Contact centre contact reason analysis
A total-volume forecast treats all contacts as interchangeable. They are not. A billing enquiry has a different handle time, arrival pattern, and demand elimination opportunity than a technical fault call. Disaggregating volume by reason makes every downstream WFM output more accurate.
Where contact reason data comes from
Wrap codes (disposition codes)
Data quality
High — agent-applied per contact
Limitation
Quality depends on code discipline. Agents under occupancy pressure choose the first plausible code rather than the most accurate. Code lists that are too long (50+ codes) or too granular produce unreliable data.
How to use it well
Audit wrap code usage monthly. Flag contacts tagged with umbrella codes ('Other', 'General enquiry'). Run coding calibration sessions where WFM and Operations review the same call and independently apply codes.
Speech/text analytics
Data quality
Very high — system-applied, not agent-dependent
Limitation
Requires investment in analytics tooling and model training. Accuracy improves over time as the model is trained on a larger sample. Initial categorisation may require human validation.
How to use it well
Use as a cross-check against wrap code data in the first 6 months. Once validated, use analytics categorisation as the primary source and wrap codes as a secondary validation layer.

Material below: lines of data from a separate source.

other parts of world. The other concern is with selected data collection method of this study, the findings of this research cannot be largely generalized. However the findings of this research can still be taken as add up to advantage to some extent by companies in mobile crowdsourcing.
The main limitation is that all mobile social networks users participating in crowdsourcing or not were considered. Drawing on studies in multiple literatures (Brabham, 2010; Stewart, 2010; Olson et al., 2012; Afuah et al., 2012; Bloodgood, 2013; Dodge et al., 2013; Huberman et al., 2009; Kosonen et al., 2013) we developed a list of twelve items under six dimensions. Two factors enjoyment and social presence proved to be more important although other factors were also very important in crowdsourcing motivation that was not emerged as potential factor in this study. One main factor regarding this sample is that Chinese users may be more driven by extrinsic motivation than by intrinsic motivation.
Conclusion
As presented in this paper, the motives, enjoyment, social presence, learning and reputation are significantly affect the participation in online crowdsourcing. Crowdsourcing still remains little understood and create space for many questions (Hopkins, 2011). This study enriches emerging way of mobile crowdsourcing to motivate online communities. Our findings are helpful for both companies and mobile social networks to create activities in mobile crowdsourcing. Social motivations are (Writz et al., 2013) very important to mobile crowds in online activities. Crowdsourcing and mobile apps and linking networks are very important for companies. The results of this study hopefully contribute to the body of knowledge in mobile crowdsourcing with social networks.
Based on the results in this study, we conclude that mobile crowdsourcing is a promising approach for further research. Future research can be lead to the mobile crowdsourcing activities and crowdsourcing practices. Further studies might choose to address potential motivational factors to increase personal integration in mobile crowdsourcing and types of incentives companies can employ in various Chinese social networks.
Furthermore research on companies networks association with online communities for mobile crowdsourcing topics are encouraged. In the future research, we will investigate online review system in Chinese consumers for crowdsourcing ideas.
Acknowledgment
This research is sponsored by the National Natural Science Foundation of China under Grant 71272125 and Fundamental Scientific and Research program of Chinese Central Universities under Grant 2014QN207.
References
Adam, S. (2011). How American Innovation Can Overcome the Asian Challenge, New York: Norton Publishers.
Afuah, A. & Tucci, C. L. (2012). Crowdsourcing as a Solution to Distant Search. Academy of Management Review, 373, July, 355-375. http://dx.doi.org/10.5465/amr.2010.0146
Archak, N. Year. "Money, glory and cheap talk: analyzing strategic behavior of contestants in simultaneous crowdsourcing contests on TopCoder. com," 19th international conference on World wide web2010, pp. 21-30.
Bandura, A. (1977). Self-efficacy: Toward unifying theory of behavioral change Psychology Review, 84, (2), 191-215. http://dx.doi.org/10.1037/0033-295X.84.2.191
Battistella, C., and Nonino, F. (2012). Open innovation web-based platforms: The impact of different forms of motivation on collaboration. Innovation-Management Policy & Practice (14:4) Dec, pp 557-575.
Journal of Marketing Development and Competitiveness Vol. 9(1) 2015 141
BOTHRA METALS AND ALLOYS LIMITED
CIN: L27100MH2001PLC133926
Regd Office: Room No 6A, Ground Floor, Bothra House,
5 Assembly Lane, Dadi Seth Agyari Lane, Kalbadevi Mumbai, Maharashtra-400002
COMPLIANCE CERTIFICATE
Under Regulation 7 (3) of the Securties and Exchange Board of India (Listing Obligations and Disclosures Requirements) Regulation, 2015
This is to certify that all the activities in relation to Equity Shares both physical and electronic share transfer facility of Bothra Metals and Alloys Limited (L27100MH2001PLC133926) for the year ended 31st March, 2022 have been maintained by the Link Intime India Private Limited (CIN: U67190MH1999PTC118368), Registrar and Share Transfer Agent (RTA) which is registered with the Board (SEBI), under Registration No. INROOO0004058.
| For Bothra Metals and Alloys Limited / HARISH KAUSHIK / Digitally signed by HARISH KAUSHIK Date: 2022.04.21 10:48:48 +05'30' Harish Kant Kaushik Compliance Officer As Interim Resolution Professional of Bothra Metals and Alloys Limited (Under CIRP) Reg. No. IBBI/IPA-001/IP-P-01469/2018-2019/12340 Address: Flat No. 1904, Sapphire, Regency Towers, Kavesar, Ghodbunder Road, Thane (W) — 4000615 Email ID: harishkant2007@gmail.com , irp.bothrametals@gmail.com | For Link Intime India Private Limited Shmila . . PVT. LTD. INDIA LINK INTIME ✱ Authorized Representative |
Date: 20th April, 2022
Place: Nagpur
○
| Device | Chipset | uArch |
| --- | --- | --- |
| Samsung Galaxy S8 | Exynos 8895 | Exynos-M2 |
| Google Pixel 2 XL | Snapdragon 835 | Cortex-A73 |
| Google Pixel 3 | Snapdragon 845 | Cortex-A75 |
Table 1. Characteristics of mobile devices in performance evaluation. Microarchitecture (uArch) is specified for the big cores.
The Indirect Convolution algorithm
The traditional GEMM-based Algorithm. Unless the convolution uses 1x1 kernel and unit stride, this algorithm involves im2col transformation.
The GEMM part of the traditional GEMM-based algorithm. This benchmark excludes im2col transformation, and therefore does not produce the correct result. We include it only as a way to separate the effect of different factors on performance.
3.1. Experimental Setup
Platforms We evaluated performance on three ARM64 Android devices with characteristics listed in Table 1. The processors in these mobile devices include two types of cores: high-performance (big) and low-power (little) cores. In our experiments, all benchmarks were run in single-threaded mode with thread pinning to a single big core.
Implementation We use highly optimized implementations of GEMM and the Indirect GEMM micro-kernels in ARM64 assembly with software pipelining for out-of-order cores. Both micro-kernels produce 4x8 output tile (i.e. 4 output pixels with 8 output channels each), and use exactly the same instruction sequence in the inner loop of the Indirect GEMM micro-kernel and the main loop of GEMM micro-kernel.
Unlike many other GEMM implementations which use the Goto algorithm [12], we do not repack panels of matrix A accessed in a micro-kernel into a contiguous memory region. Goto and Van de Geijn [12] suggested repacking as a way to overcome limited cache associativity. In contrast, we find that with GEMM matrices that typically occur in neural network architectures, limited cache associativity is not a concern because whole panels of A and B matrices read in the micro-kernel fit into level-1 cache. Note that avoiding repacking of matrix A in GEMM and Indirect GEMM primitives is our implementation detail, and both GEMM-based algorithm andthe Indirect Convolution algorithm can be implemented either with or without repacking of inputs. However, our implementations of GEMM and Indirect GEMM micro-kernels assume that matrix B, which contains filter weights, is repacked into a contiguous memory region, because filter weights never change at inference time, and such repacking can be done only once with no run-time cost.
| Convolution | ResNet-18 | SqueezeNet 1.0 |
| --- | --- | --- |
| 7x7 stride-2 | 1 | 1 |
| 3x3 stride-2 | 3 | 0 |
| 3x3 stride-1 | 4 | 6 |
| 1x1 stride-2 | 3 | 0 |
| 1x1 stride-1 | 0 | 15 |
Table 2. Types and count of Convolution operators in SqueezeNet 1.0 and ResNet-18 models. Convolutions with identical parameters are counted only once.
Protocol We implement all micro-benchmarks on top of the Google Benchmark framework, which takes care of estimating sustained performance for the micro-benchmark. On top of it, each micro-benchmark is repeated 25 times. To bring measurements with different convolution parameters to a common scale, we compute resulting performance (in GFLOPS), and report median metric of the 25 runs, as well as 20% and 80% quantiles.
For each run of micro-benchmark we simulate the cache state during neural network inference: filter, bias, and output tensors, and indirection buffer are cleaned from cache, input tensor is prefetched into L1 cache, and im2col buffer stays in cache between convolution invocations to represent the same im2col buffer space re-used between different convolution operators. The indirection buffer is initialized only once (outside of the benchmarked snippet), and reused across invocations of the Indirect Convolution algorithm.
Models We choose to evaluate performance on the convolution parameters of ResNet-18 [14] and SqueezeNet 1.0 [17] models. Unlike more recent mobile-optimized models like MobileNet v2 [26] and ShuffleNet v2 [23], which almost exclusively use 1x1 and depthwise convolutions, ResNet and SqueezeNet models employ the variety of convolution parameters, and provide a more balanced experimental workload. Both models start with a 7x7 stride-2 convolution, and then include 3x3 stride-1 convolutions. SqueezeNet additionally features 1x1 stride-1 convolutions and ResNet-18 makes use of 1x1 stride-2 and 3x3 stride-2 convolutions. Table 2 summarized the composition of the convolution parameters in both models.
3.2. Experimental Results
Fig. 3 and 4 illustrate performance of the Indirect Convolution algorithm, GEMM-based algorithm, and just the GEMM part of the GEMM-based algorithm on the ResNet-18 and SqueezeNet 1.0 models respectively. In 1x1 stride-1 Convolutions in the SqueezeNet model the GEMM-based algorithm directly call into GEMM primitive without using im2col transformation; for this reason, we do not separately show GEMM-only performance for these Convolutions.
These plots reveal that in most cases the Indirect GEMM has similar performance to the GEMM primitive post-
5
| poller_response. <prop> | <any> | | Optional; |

IVR/digital channel intent data
Data quality
High for self-served contacts; moderate for contacts that abandon the IVR and reach an agent
Limitation
Captures the customer's stated intent at IVR entry, which may differ from the actual reason for contact if the IVR options do not match the customer's need.
How to use it well
Use to forecast the volume reaching each IVR routing destination. Do not assume IVR intent = contact reason for contacts that abandon the self-service flow.
Manual sampling
Data quality
Low — sample size too small for statistical reliability
Limitation
A 50-call sample per week cannot produce reliable reason-level trends. Suitable for initial hypothesis formation but not for operational forecasting.
How to use it well
Use only for initial audit of wrap code accuracy or for investigating specific volume anomalies. Do not use manual sampling as a primary data source for WFM forecasting.
Five WFM uses for contact reason data
AHT modelling by contact type
How reason data helps
Disaggregates total AHT into component AHTs per contact reason. Staffing model applies the correct AHT to each volume component before combining. Prevents the blended AHT from masking spikes in complex contact types.
Without it
Total-volume AHT forecasts are systematically inaccurate when the mix of contact types shifts — and mix shifts are common after product changes, billing events, and marketing campaigns.
Interval-level volume forecasting
How reason data helps
Different contact reasons have distinct intraday arrival patterns. Technical fault contacts peak Monday 08:00–10:00. Billing contacts peak month-end 09:00–11:00. Disaggregating and recombining at interval level produces more accurate interval forecasts than forecasting total volume.
Without it
Total-volume interval forecasts average out peaks that only appear in specific contact types. A 10% spike in complex technical contacts may not be visible in the total volume line until it has already damaged SL.
Event-driven volume forecasting
How reason data helps
Identifies which contact types are triggered by specific events (billing runs, system outages, product launches, marketing communications). The WFM function can forecast the event-driven component separately and layer it onto the baseline only when the triggering event is scheduled.
Without it
Event-driven volume spikes are unpredictable at total level. At contact-reason level they are highly predictable — the same billing event generates the same billing-enquiry volume spike within a narrow range every month.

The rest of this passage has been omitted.